Did you know that only 1 in 20 individuals are motivated to report outside a company for financial reward? And, that the average number of times an internal whistleblower reports a concern is 3 times — usually prompted by wanting to improve the process or trying to get something right? We did!
And we know your trust is delicate and it is a privilege to be able to help anyone who believes wrongdoing has happened. That's why conducting a fair and transparent process that addresses reported concerns is critical. We are happy to answer any questions our university community members may have, any time. You can reach us at firstname.lastname@example.org.
Every concern is first assessed for merit. Meaning, the information shared is initially deemed credible and relates to university activities and personnel. Once a concern (allegation) is deemed to have merit, a preliminary vetting process is undertaken to determine what the issues are, where particular expertise in the university exists to further address or investigate, whether independence from routine management lines is needed, and provide assurances that units involved in addressing concerns are free from conflicts.
Most of the time, this process involves other departments at the university with the ICO maintaining a line of sight over the inquiry and investigation processes as they proceed. The preliminary vetting process occurs before a commitment to a formal investigation by the ICO is made.
Reporters (the individual coming forward with a good faith report of actual or suspected misconduct) will be communicated with as to what office will be addressing the concern and should expect to be informed periodically throughout the process. If you feel this is not happening, please let us know - we will look into it and follow-up with you. A notice messaging the close of investigation will be provided to reporting parties, and any participating witness who requests one.

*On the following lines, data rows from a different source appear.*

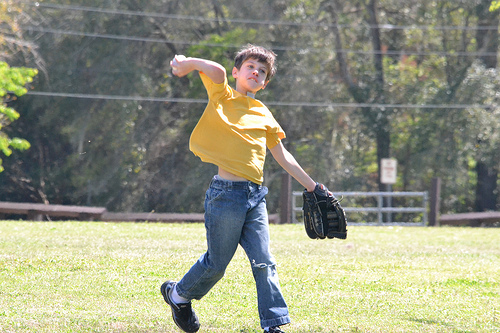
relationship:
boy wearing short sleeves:
[165, 43, 349, 332] [186, 69, 287, 187]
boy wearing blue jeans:
[157, 45, 349, 332] [176, 174, 292, 327]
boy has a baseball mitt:
[157, 45, 349, 332] [299, 186, 351, 245]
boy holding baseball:
[157, 45, 349, 332] [171, 51, 188, 67]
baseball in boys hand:
[171, 51, 188, 67] [166, 52, 192, 81]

Internal workplace investigations determine whether misconduct exists. They use a standard of proof called a preponderance of the evidence, incorporate credibility assessments of information and individuals and provide subjects of allegations notice and an opportunity to respond.
Misconduct is defined as failing to meeting university expectations defined as compliance with laws, regulations or universitywide polices and procedures. This includes the most commonly violated policy, Expectations of Ethical Conduct.

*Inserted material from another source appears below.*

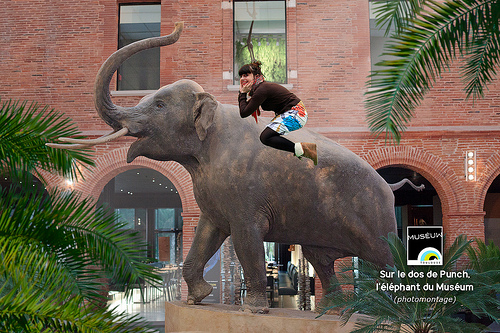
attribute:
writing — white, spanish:
[375, 268, 475, 302]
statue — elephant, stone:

Corrective action aimed at preventing recurrence must be taken when misconduct exists. This responsibility and decision belongs to management or senior leadership in the subject's chain of command. Corrective, remedial or disciplinary actions taken are the decisions of management, based on established facts that support an inquiry or investigation's findings. At the conclusion of every investigation, a final determination is reached and conveyed to the appropriate senior leadership member(s).
By asking a question, raising a concern in good-faith or participating in a workplace investigation, you are following the Code of Conduct and doing the right thing. Retaliation (or threat of retaliation) is not tolerated.
Retaliation is any action or words taken against an employee who raised a question or concern in good-faith or participated in an investigation that would discourage a reasonable person from speaking up or sharing information about a concern. Examples include questioning employees about their participation in an investigation, unexplained and unwarranted changes in work assignments or job responsibilities, unjustified negative evaluations/references, demotion or dismissal, and increased scrutiny/oversight of work that is not related justifiably to performance management. Managers should be especially mindful of taking actions that may be perceived as retaliation. To learn more, please review the universitywide Duty to Report and Protection from Retaliation policy.
Crimes are reported to VCU Police and the Commonwealth’s Attorney Office.